一、20世纪初东西方文化论争与“东方”观的初步形成

在亚洲,关于东西方文明及其比较的话题是日本人首先提起并展开讨论的,接着成为20世纪初思想文化界关于东西方文化论战的直接触因。对此,常乃惪(1898—1947)在1920年发表的一篇文章中曾说:“‘东方文明、西方文明’……这两个名词的起源或者也许从日本来的。”(1)常乃惪:《东方文明与西方文明》,《国民》第2卷第3号,1920年10月1日;引自陈崧编:《五四前后东西方文化问题论战文选》,中国社会科学出版社1989年版,第282页。版本下同。的确,明治时代日本人是最喜欢使用这两个词组的,从福泽谕吉、西周等人开始,三宅雪岭、志贺重昂、芳贺矢一、冈仓天心、德富苏峰、坪内逍遥、夏目漱石、金子筑水等人引领,东方文明、西方文明的比较论一直都是理论探讨的热点,这一点对当时和后来留日的中国人也颇有影响。可以说,1915年后的六七年间以《新青年》与《东方杂志》为主要阵地展开的东西方异同优劣的论战,就论题本身而言就是承续了日本明治年间的东西方文明论辩,但又有中国特有的文化背景与社会语境。论辩的发起者陈独秀、主要发言人之一李大钊等之前都曾留学日本,都受到日本的近代文明开化论及来自西方的各种新思潮的影响,这在东西方文明论战中有充分表现。常乃惪在上述文章中接着说:“我们这一次去日本,听见许多许多的学者、政治家、教育家,和青年的学生;他们对我所说的话,差不多‘异口同声’都是说中日两国应当互相提携,共同维持这个东方的文明……我觉得东方文明四个字的确在他们头脑里有很深的印象……日本虽然接受西洋文明已经五六十年,但是骨子里依旧含了许多东洋的气味。他们用西洋文明作他的表面,他们还用东洋文明作他们的里子。”(2)常乃惪:《东方文明与西方文明》,《国民》第2卷第3号,1920年10月1日;引自陈崧编:《五四前后东西方文化问题论战文选》,第283页。看来,日本关于“东方文明”的思想言论,以及日本近代文化中东西冲突融合的实践都给中国人留下了强烈印象,这些都影响到了当时论战中的论题与话语的选择与趋向。论战中所涉及的东西文明的异同问题、所得出的基本结论,诸如西方文明是“动的文明”,东方文明是“静的文明”;西方文明是“新的”或“现代的文明”,东方文明是“旧的”或“古代的文明”;东西方文明是可以融合的,或是不可融合的;今后国家民族的出路是全盘西化,还是恢复传统民族文化,等等,其实都是日本人已经争论过的。当时在日本占支配地位的观点是亚洲落伍论、西方文明优越论、东方文明停滞论;而日本人提出的相应策略,也主要是全面接受西方文明的“全盘西化”论、部分接受西方文明的“有限西化”论,或者是东西方文明调和论。

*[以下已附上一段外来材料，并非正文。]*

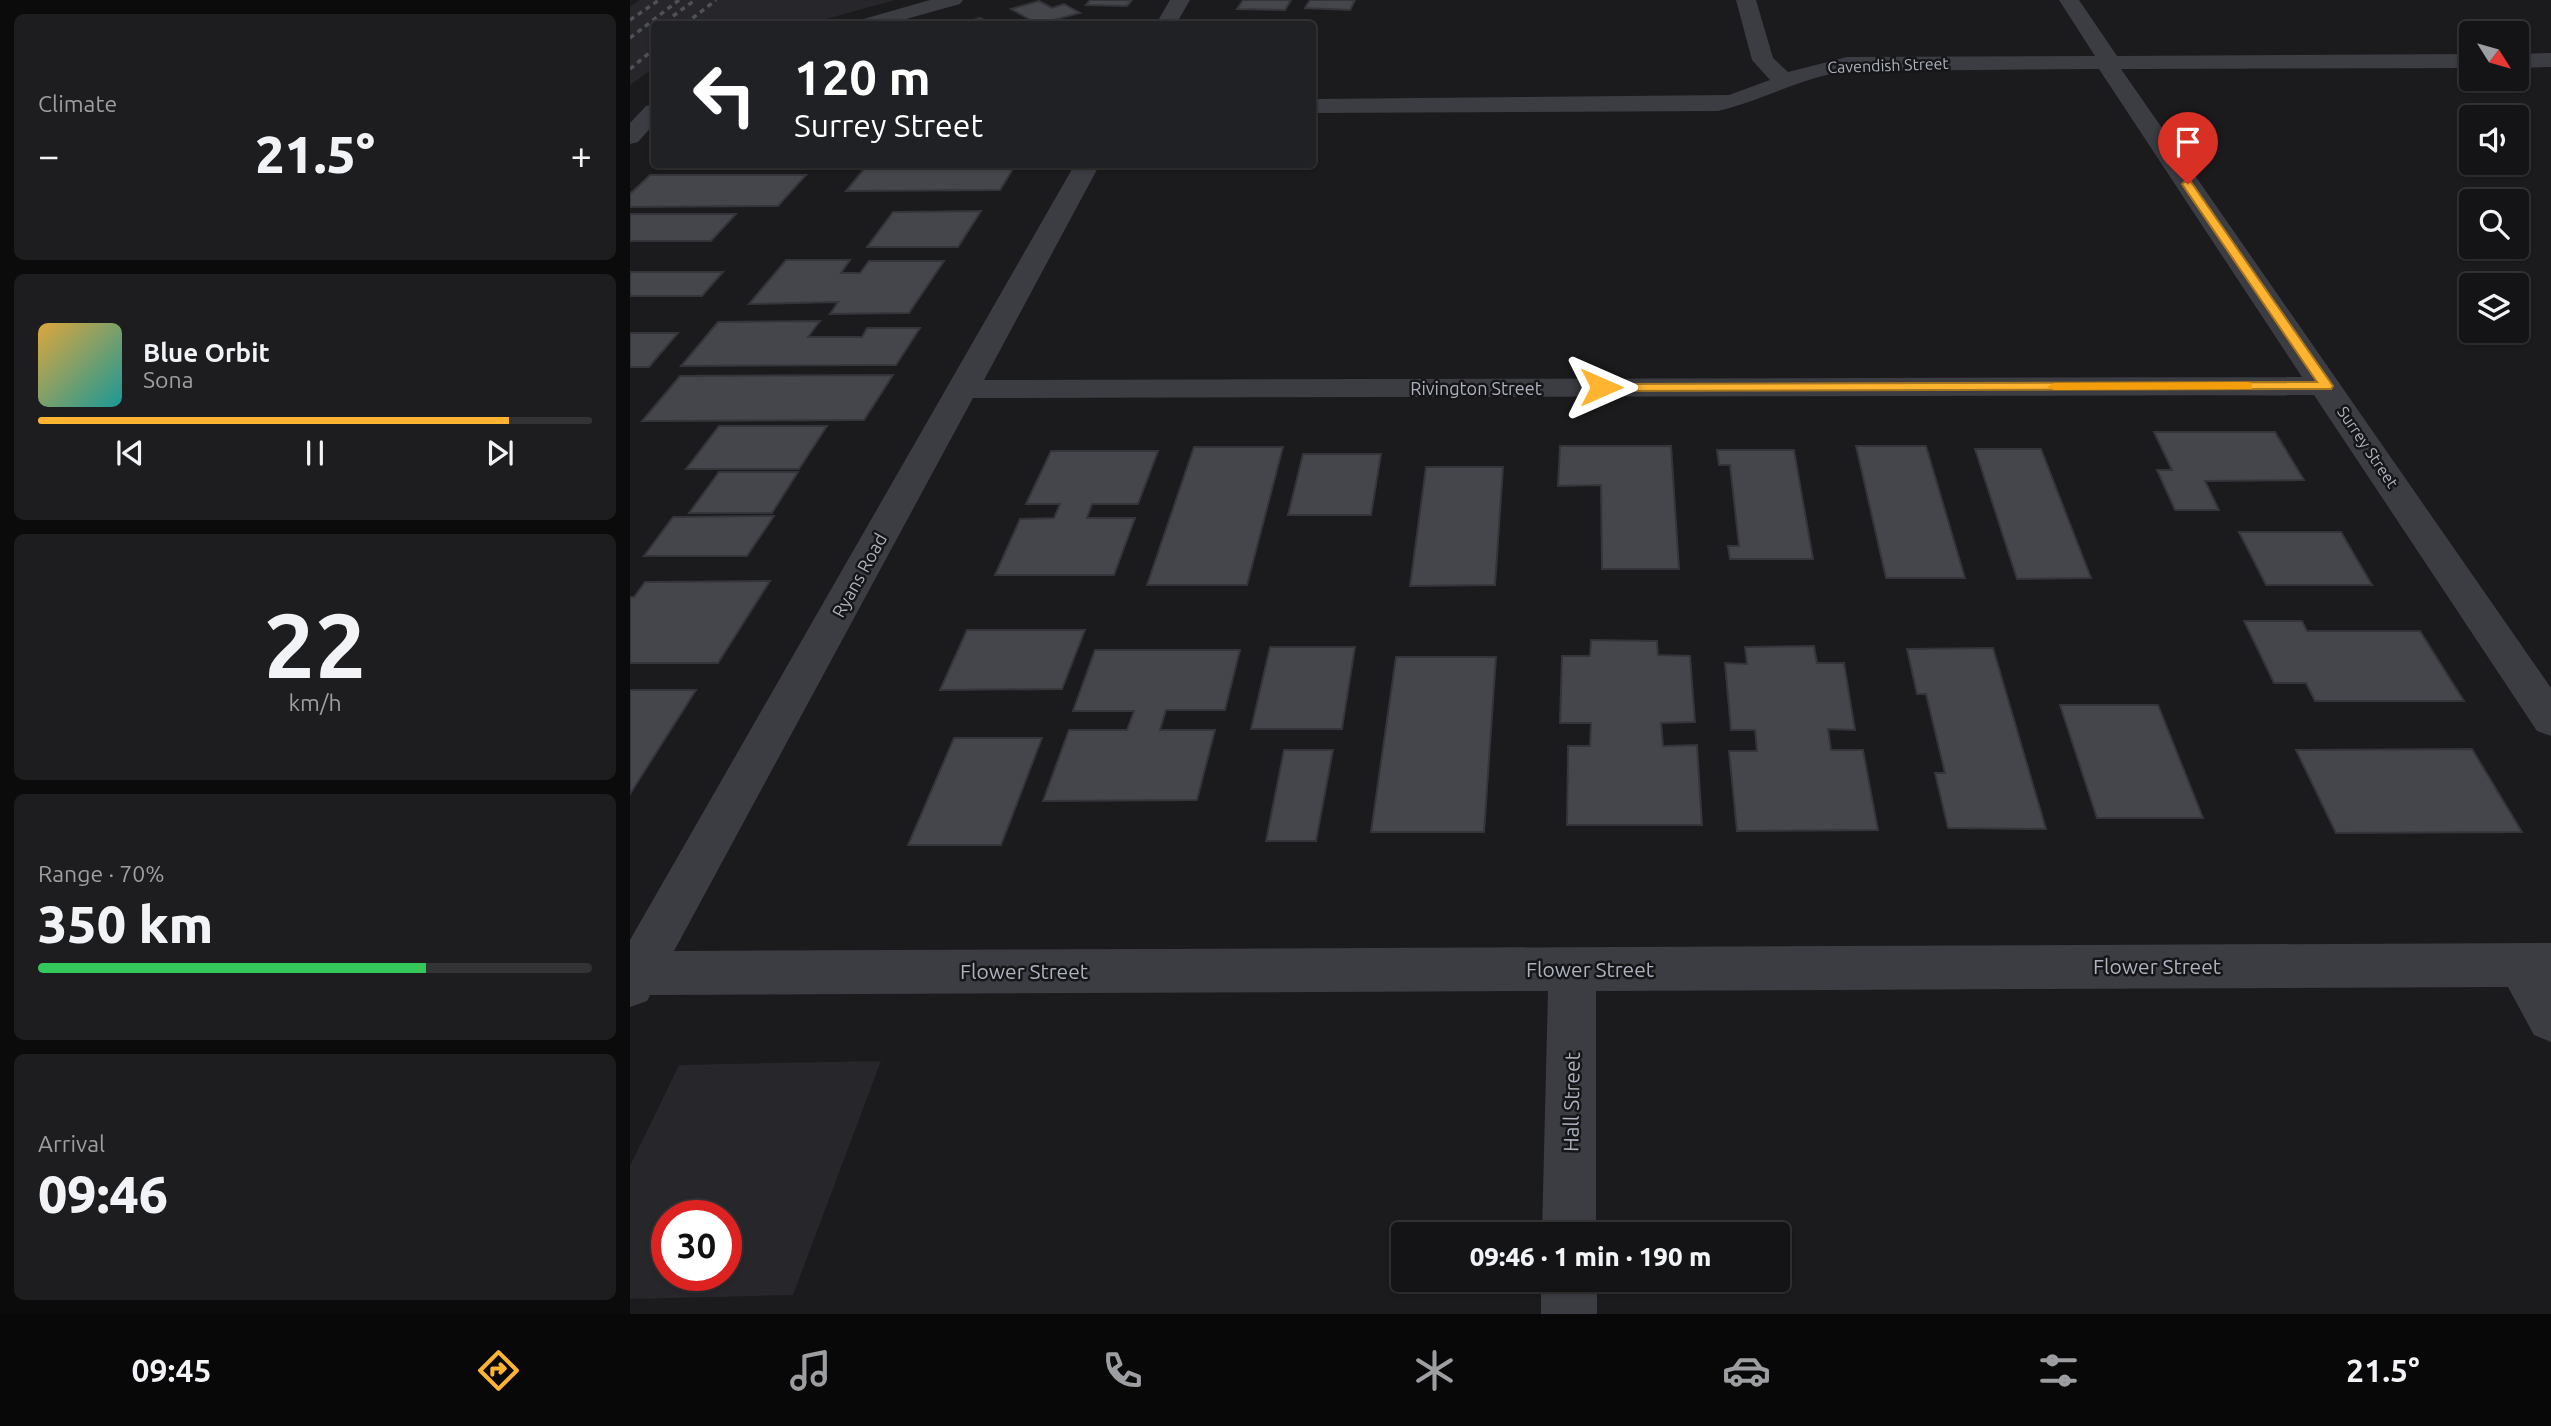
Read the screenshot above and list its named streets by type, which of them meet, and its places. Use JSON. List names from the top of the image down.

最早提起东西方文明的话题并明确界定“东方”的范围,在东西方文明比较中做出鲜明的价值判断的,是曾经留日的陈独秀。1915年,陈独秀在其主编的《青年杂志》创刊号上发表了《法兰西人与近世文明》一文,其中写道:

近世文明东西洋绝别为二。代表东洋文明者,曰印度,曰中国,此二种文明虽不无相异之点,而大体相同,其质量举未能脱古代文明之窠臼,名为近世,其实犹古之遗也。可称曰近世文明者,乃欧罗巴人之所独有,即西洋文明也,亦谓之欧罗巴文明。移植亚美利加,风靡亚细亚者,皆此物也。欧罗巴之文明,欧罗巴各国人民皆有所贡献,而其先发主动者率为法兰西人。(3)陈独秀:《法兰西人与近世文明》,《青年杂志》第1卷第1号,1915年12月;陈崧编:《五四前后东西方文化问题论战文选》,第4页。

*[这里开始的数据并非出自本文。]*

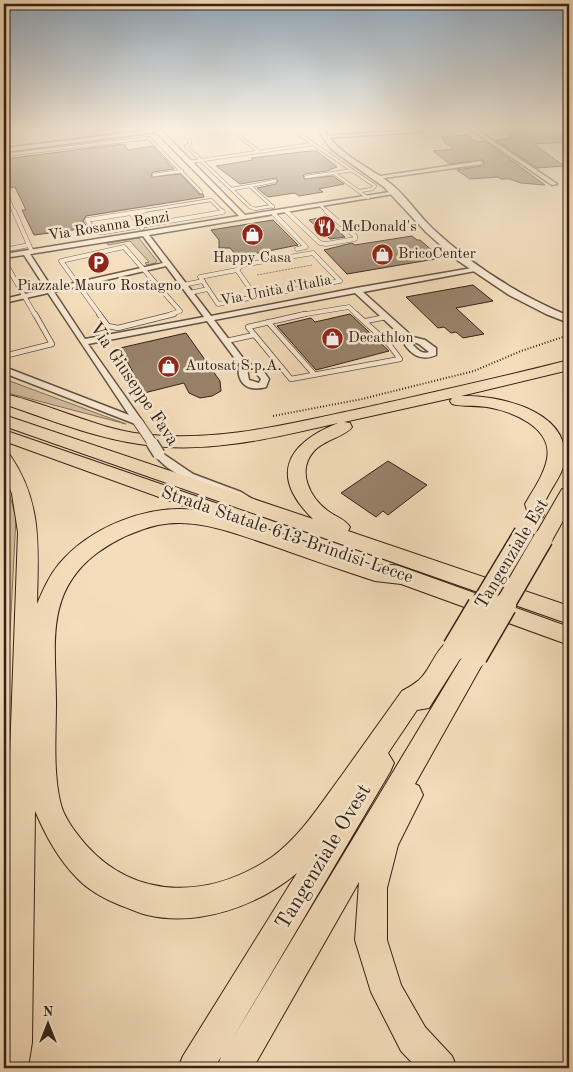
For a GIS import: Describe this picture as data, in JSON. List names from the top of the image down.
{
  "streets": {
    "highway": ["Strada Statale 613 Brindisi-Lecce", "Tangenziale Est", "Tangenziale Ovest"],
    "street": ["Via Rosanna Benzi", "Via Unità d'Italia", "Via Giuseppe Fava"]
  },
  "crossings": [
    ["Via Rosanna Benzi", "Via Giuseppe Fava"],
    ["Via Unità d'Italia", "Via Giuseppe Fava"],
    ["Via Giuseppe Fava", "Strada Statale 613 Brindisi-Lecce"],
    ["Tangenziale Est", "Tangenziale Ovest"]
  ],
  "places": {
    "restaurant": ["McDonald's"],
    "shop": [
      "Happy Casa",
      "BricoCenter",
      "Decathlon",
      "Autosat S.p.A."
    ],
    "parking": ["Piazzale Mauro Rostagno"]
  },
  "north": "top"
}
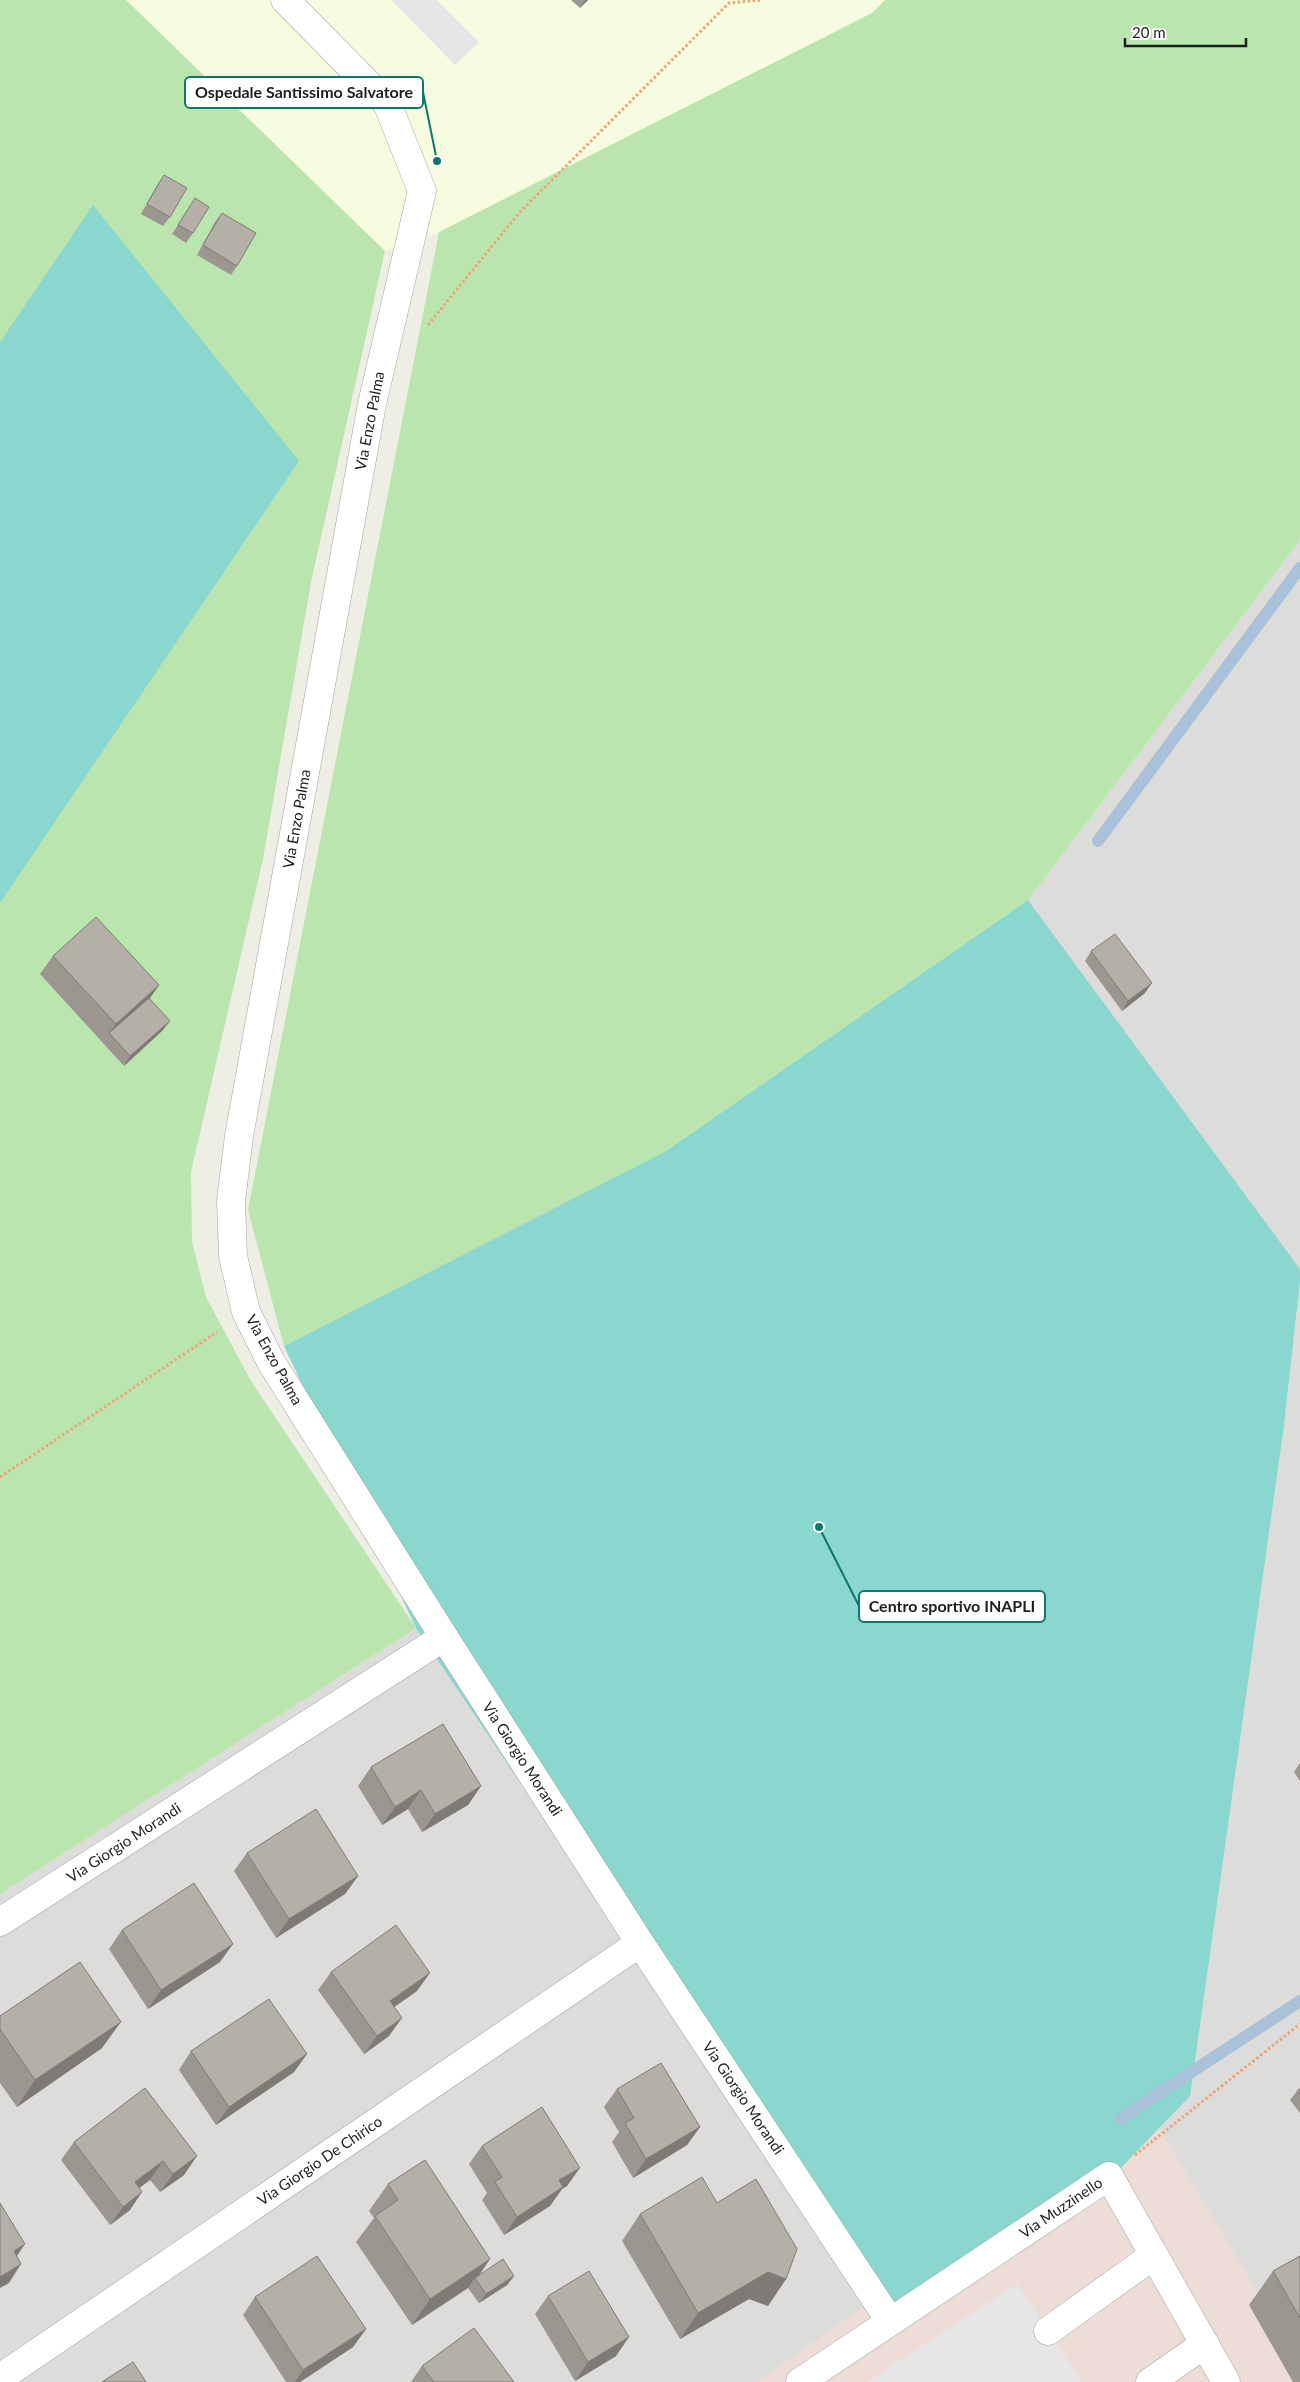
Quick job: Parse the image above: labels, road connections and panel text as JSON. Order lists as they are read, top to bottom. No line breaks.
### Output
{"streets":{"street":["Via Enzo Palma","Via Giorgio Morandi","Via Giorgio De Chirico","Via Muzzinello"]},"crossings":[["Via Enzo Palma","Via Giorgio Morandi"],["Via Giorgio Morandi","Via Giorgio De Chirico"],["Via Giorgio Morandi","Via Muzzinello"]],"places":["Ospedale Santissimo Salvatore","Centro sportivo INAPLI"],"scale_bar":"20 m"}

在这里,陈独秀较早鲜明地提出了“东洋文明-西洋文明”的划分,而且也明确地提出了二者的范围。东洋文明主要是印度与中国的文明,西洋文明是欧洲(欧罗巴)的文明。这一观点,也为此后东西方文明论者所普遍接受。包括观点上与陈独秀相异的较为保守的“东方文化派”论者,也持相近的看法,如陈嘉异在《东方文化与吾人之大任》(1921)一文中,认为在东方国家中具有自己独特文化的,只有中国与印度;日本的古代文化取自中国,近代文化取自西欧,其他如朝鲜、越南与中亚细亚诸国,都是如此;至于西亚,则介于东西方之间,不属于严格意义上的东方文化。(4)参见陈嘉异:《东方文化与吾人之大任》,《东方杂志》第18卷,第1-2号,1921年。“东方-西方”范围的这种认知与划分,是20世纪初东西方文化讨论的共有前提。所以,当谈到“东方(东洋)文明”或“东方(东洋)文化”的时候,指的主要以中国与印度为代表。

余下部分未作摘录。